右京医師会と懇談会  PDF

右京医師会と懇談会

5月25日 右京医師会館

混沌とする「新専門医制度」巡り意見交換

 2015年度地区医師会との懇談会は、5月25日の右京医師会との懇談をもって予定を終了しました。15年7月から開始し、19地区医師会と懇談。その中でいただいた協会の活動に対する多くのご意見は、今後の活動に生かしていきたいと存じます。

 

 協会は、右京医師会との懇談会を5月25日に右京医師会館で開催した。出席は、地区5人、協会5人。懇談は、右京医師会の福州修会長の司会で進行した。

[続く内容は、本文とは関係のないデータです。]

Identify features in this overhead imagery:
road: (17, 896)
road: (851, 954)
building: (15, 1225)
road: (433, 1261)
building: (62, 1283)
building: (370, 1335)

 冒頭、福州会長は、点数改定や新専門医制度についての協会の見解を聞きたいとあいさつ。

 これを受けて、垣田理事長が医療・介護一体改革以降、医療の在り方が変えられようとしている。その中で、医師養成問題が大きな位置を占めるようになってきた。10月の保団連医療研究フォーラムでもこの問題について話し合いたいので、ぜひ参加していただきたいとあいさつした。

 続いて、協会からの情報提供の後、自由討議に入った。地区から「新専門医制度」は、延期論も出てはいるが、実現性はあるのかとの意見に対して、協会は「新専門医制度」を巡る情勢は混沌としており、今後が見通せない。より根本的な問題も議論されていない。「新専門医制度」は、全員がいずれかの領域別専門医になることを前提にしているが、本当にそれは正しいのか。その点も議論が必要であると述べた。

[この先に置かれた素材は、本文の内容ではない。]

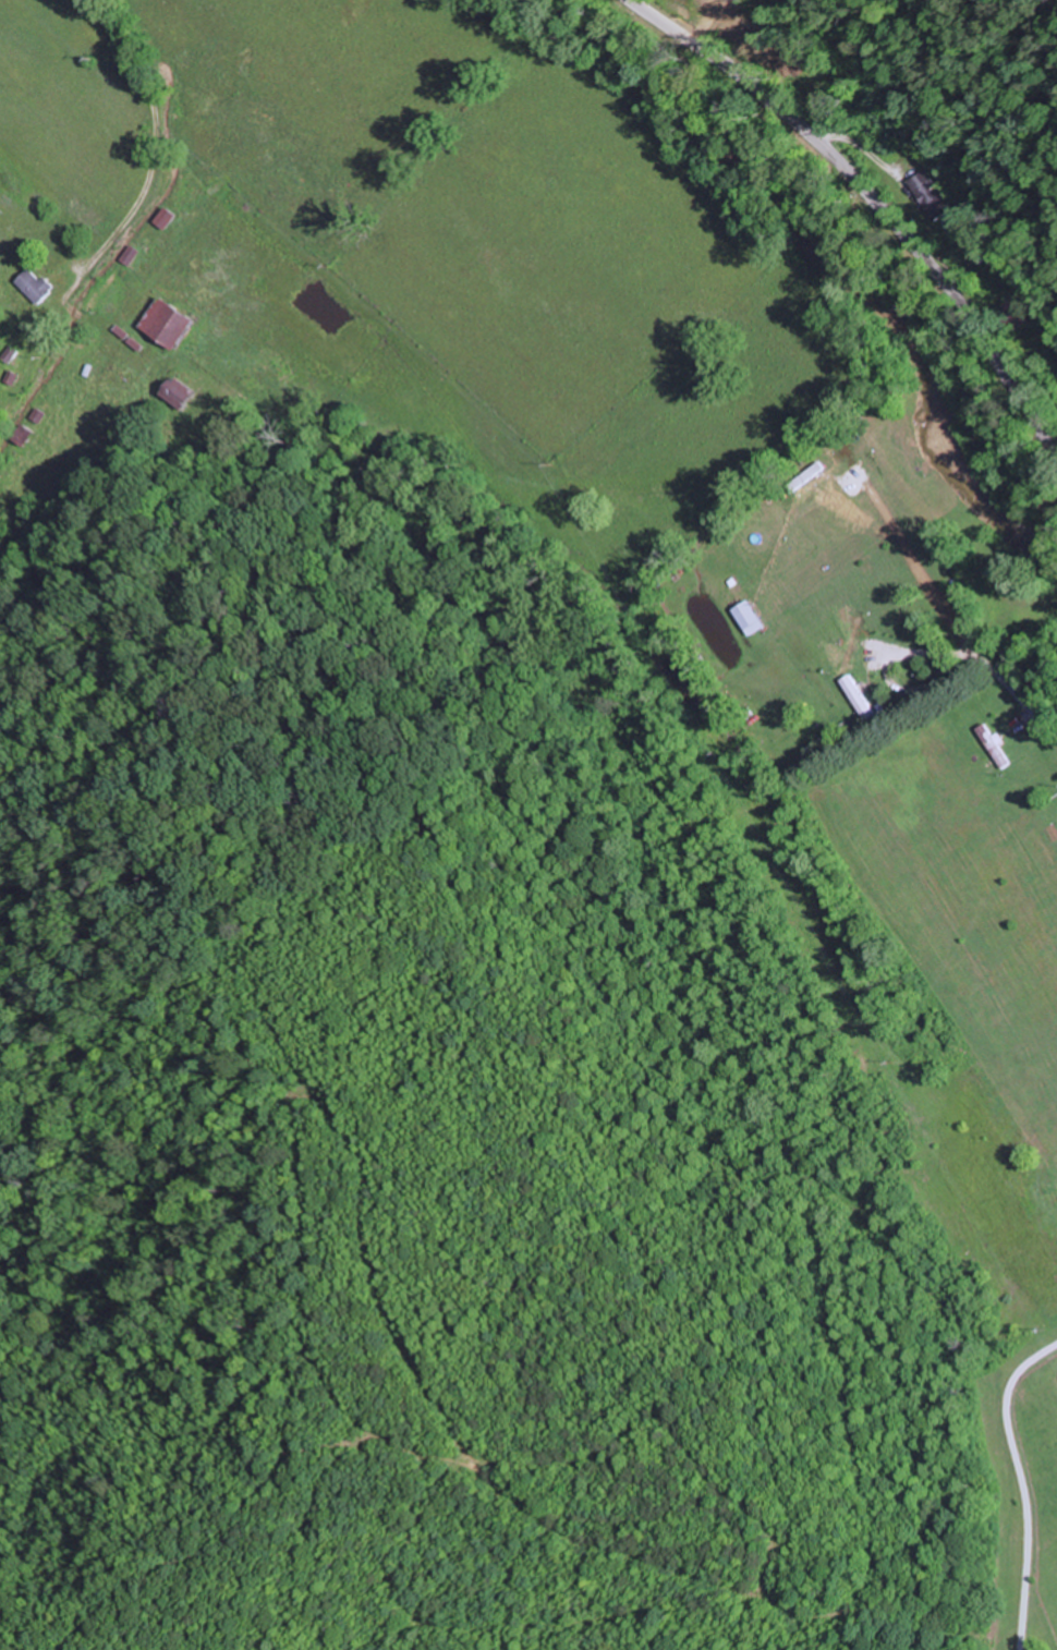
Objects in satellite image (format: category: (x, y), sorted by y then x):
road: (44, 144)
building: (929, 194)
road: (873, 206)
building: (171, 218)
building: (133, 255)
building: (39, 286)
building: (171, 322)
building: (180, 392)
building: (38, 416)
building: (24, 436)
building: (752, 617)
building: (862, 699)
building: (997, 747)

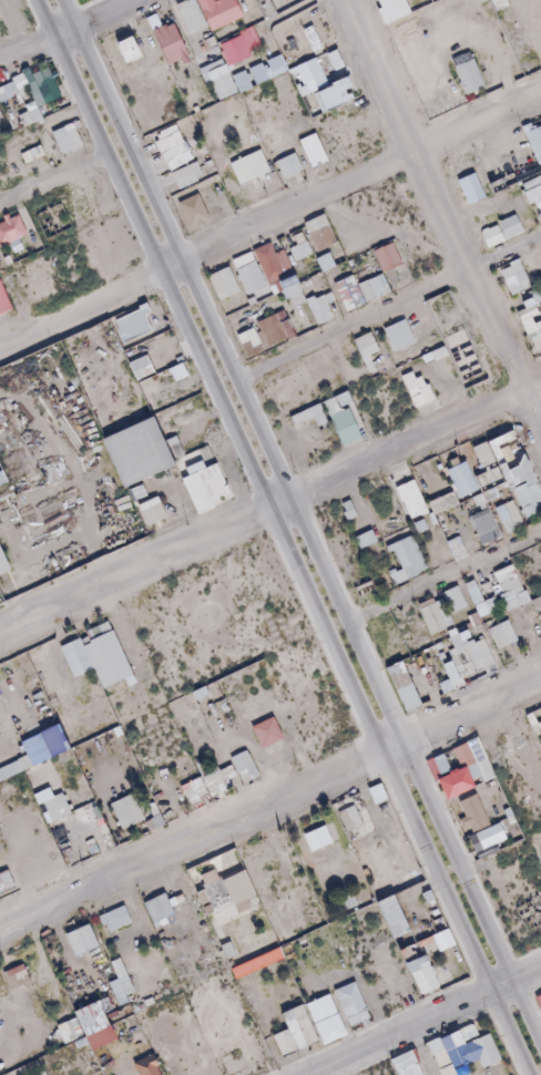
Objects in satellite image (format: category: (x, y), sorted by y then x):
road: (66, 30)
road: (439, 216)
road: (270, 219)
road: (270, 508)

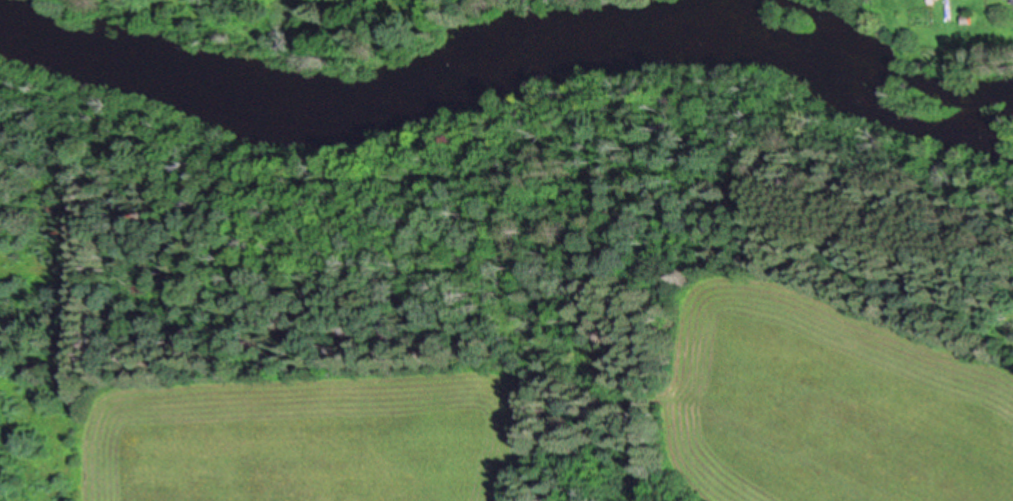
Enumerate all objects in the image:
river: (515, 62)

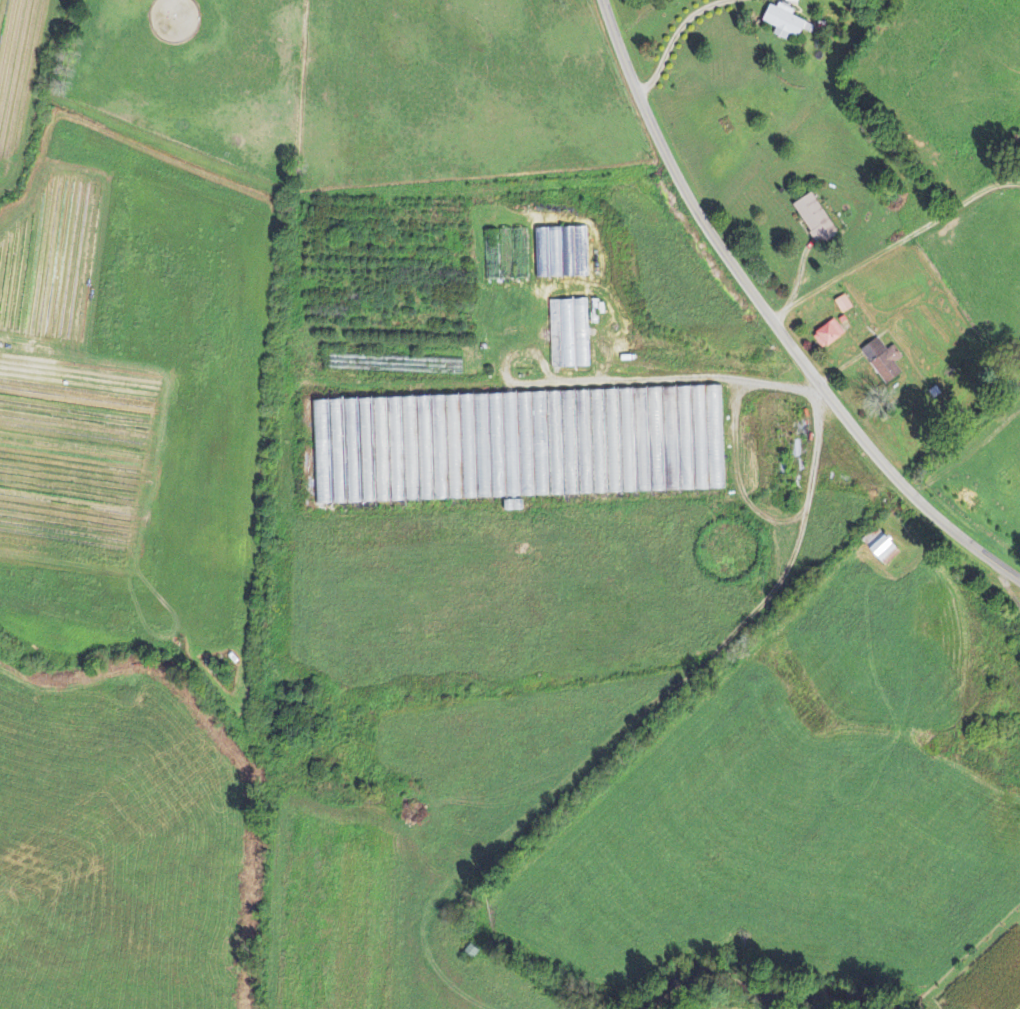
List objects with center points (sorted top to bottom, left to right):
building: (786, 22)
road: (671, 165)
building: (818, 220)
road: (880, 233)
building: (564, 252)
building: (845, 304)
building: (572, 333)
building: (830, 334)
building: (886, 360)
building: (485, 442)
road: (883, 462)
building: (889, 550)
river: (748, 971)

 これに対して地区からは、「新専門医制度」の議論をみて、専門医そのものが必要ないという人も増えてきている。これでは本末転倒だろう。協会は、厚労省は少なくとも「新専門医制度」と標榜制度を結びつける意向であり、診療報酬も含め、専門医と非専門医の格差も生み出されていくだろうと分析した。

 さらに、地区からの専門医の更新に一定の症例数が要件になれば開業医では更新できない人も出るという意見に対し、協会はそうした声を受けて、各領域では更新ハードルを下げてきている。また、総合診療専門医が養成されるものの、今の地域の開業医がGPやかかりつけ医という形で位置づけられないと、国の考えている提供体制には到底ならない。都道府県の役割の強化については、地域医療構想策定にあたっても、都道府県での病床数の調整が求められている。京都府は厚労省の言いなりではない立場で動いているが、引き続きそのようにやってもらう必要があると述べた。

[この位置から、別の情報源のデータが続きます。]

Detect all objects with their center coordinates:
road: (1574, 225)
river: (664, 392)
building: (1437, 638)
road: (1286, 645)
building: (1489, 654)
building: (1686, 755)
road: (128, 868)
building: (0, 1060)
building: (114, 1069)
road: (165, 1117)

 また、地区の現状と地域包括ケアでは、地区から国は地域での看取り推進や在宅医療推進を訴えている。現在、右京区人口が約22万人、うち高齢者が約5万人で看取りや訪問診療ニーズは増え続けているが、在宅医療をがんばっている医師は20人に満たない。それで本当に対応できるのか疑問である。必要な医師数データは出されているのかと質された。これに対して、協会は対1万人に1人の総合診療専門医をとの話が出たことがある。国は極めてシビアに考えている。厚労省がかかわって策定される地域包括ケアの言葉は美しいが、研究会報告書は独りで死ぬことも覚悟せよ、とさえ書いている。看護師の看取りによる死亡報告を受けて診断書を発行できるようにしようと国は考えているようだと返答した。

 その他、医療事故調査制度、マイナンバーと医療ID構想等について意見交換を行った。